People are seeking a sense of control in these uncertain times by stockpiling necessities like hand sanitizer, pet food, and yes, even cold, hard cash.
As the manager of OnPoint Community Credit Union’s 205 Place Branch, I’ve observed this tendency firsthand.
OnPoint, along with other financial institutions, has experienced an increase in individuals withdrawing large sums of cash and keeping it at home for safe-keeping.
This trend reminds me of Y2K when many people feared computers would stop working on December 31, 1999, which they thought would result in restricted access to their money. As we all know, these fears turned out to be unfounded and they remain so today as we face the coronavirus pandemic.
While home may seem like the most secure place for money in a crisis, you may not be aware that homeowners’ insurance policies rarely cover cash. That means if you have a fire or your house is burglarized, you risk losing it all.
The simple truth is, your money is safest when stored at a credit union or a bank that is federally insured by the National Credit Union Administration (NCUA) or the Federal Deposit Insurance Corporation (FDIC).
Banks and credit unions in Oregon protect over $103 billion in financial assets with federal deposit insurance, and not a single one of these dollars has ever been lost.
If you or a loved one is thinking about withdrawing a large sum of money, check with your homeowner’s or renter’s insurance provider to see what kind of protection, if any, they offer for large amounts of cash.

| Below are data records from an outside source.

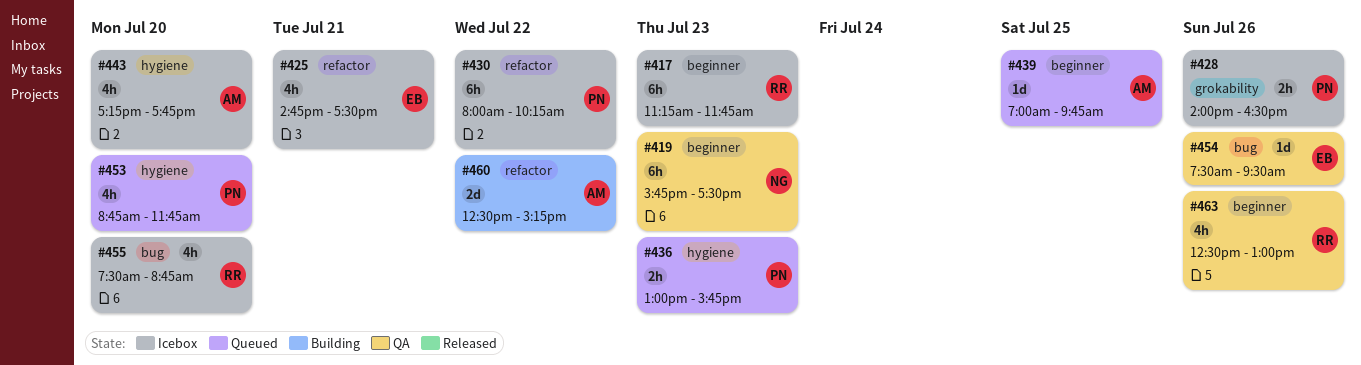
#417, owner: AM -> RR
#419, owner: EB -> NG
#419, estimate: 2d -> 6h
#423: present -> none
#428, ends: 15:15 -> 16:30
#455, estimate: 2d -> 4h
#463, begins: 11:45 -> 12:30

Not only is your cash likely uninsured at home, withdrawing large sums puts you at risk for accidental overdraft and you lose out earning interest dollars from a CD or high-yield savings account.
While these are challenging times, the good news is that financial institutions offer many safe and effective alternatives to help you safeguard your money.
Whether it’s reviewing your budget, prioritizing needs versus wants, or understanding the current scams that exist, I encourage you to reach out to your credit union or bank today to find out what services and resources may be available.